### Collected data

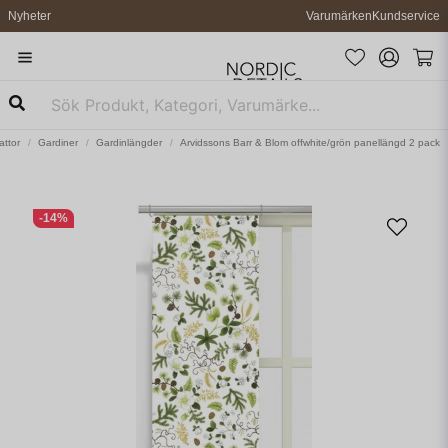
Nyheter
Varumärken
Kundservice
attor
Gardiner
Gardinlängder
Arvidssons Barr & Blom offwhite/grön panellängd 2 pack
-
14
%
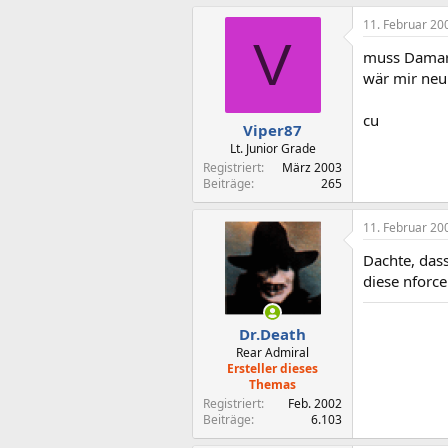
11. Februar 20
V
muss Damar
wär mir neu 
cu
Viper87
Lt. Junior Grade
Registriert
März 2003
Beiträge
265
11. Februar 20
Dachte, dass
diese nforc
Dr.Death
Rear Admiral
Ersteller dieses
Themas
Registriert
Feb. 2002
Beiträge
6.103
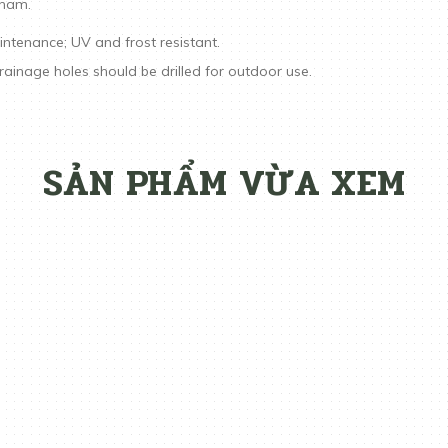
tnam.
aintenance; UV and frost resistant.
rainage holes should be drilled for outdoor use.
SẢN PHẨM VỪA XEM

### TO-DO ITEM
Extract every line of text from the records above, keeping each one unchanged. Leave out the pictures.

### SOLUTION TO THE PROBLEM
Nyheter
Varumärken
Kundservice
attor
Gardiner
Gardinlängder
Arvidssons Barr & Blom offwhite/grön panellängd 2 pack
-
14
%
11. Februar 20
V
muss Damar
wär mir neu 
cu
Viper87
Lt. Junior Grade
Registriert
März 2003
Beiträge
265
11. Februar 20
Dachte, dass
diese nforc
Dr.Death
Rear Admiral
Ersteller dieses
Themas
Registriert
Feb. 2002
Beiträge
6.103
tnam.
aintenance; UV and frost resistant.
rainage holes should be drilled for outdoor use.
SẢN PHẨM VỪA XEM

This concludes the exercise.